### ASSIGNMENT 1
According to the excerpt on exercise during hemodialysis, how many patients in the RCT took part in intradialytic exercise?
### ASSIGNMENT 2
Carry on the excerpt about exercise during hemodialysis, picking up after its last sentence.

### EXCERPT PROVIDED
**********

During submaximal exercise, cardiac output can increase fourfold to match the oxygen demand of skeletal muscle, in patients with ESRD, studies have identified an altered cardiovascular response to submaximal exercise performed off HD. Heart rate and oxygen uptake (VO2) appear to be blunted (~10&~45%, respectively) in comparison to healthy individuals. With exercise during HD, a significant increase in HR and BP was observed (~15 & ~13%, respectively) with 30 minutes of low to moderate intensity cycling when compared to standard HD without exercise . Related to these effects on intradialytic hypotension, the impact of exercise in tolerability of ultrafiltration has been measured in our center using the BVM (Blood Volume Monitor) a feature included in 5008 Fresenius Kabi dialysis devices. Patients who performed physical activity experiment a less severe drop in BVM curve compared to those who did not. (Data not published yet). Quality of life is a widely studied aspect in the hemodialysis population and physical activity could improve it with this regard.
In an RCT involving 195 patients reported on the assessment of depression levels at the baseline and endpoint. Within, 111 patients participated in intradialytic exercise, while 84 served as controls. Heterogeneity was found to be significant (I2=77%, p=0.005). The random-effects model was used to combine the data. The results showed that intradialytic exercise was able to lower the depression level (SMD -1.16, 95% CI -1.86 to -0.45) . With this background, during the past 25 years 774 patients aged 32±12 years (range 12 to 87, median 29 years of age),with an average dialysis vintage of 10±21 months and 49% women in our center have performed lowresistance intra-dialytic physical activity throughout the session and in all sessions, . It is important to mention that our population is mostly young and a predominantly nondiabetic (10% of the total population).

**********

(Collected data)
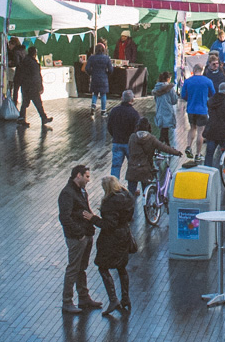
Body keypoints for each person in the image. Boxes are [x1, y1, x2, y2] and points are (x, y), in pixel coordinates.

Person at [58, 165, 102, 314]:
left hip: (85, 235)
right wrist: (80, 234)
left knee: (81, 267)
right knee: (73, 268)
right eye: (87, 177)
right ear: (78, 175)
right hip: (77, 238)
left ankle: (83, 297)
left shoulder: (80, 191)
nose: (89, 180)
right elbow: (64, 218)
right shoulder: (67, 194)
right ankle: (67, 301)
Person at [94, 175, 135, 316]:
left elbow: (109, 225)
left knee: (102, 266)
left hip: (111, 239)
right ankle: (126, 298)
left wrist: (94, 219)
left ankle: (113, 299)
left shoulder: (109, 203)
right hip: (125, 235)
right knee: (121, 267)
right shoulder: (127, 196)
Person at [125, 118, 183, 195]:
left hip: (132, 169)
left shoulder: (132, 137)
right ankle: (146, 203)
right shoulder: (151, 139)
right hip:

**********

### EXPECTED OUTPUT 1
111 patients took part in intradialytic exercise.

### EXPECTED OUTPUT 2
In addition to patients with diabetes mellitus and patients older than 65 years, the intradialytic exercise program has been introduced to some patients with high cardiovascular risk, including patients with very limited left ventricular ejection fraction and patients with ischemic and valvular disease. In these cases, exercise on hemodialysis is carried out with close cardiovascular monitoring including electrocardiogram, oxygen saturation and central and peripheral skin temperature delta to see the sympathetic nerve activation in response to ultrafiltration. Likewise, patients with physical limitations to exercise such as patients with lower limb amputations or patients with hip fractures due to mineral bone disease, paraplegia or femoral vascular access have been offered alternative exercise programs such as weightlifting.
In conclusion performing physical activity during hemodialysis can lead to an overall improvement in the well-being of this population, with evidence regarding beneficial effects on cardiovascular disease, the lead cause of death among hemodialysis patients, amelioration of muscular wasting that impacts so profoundly on functionality and even diminishing the effects of depression every hemodialysis center should consider include a physical activity program.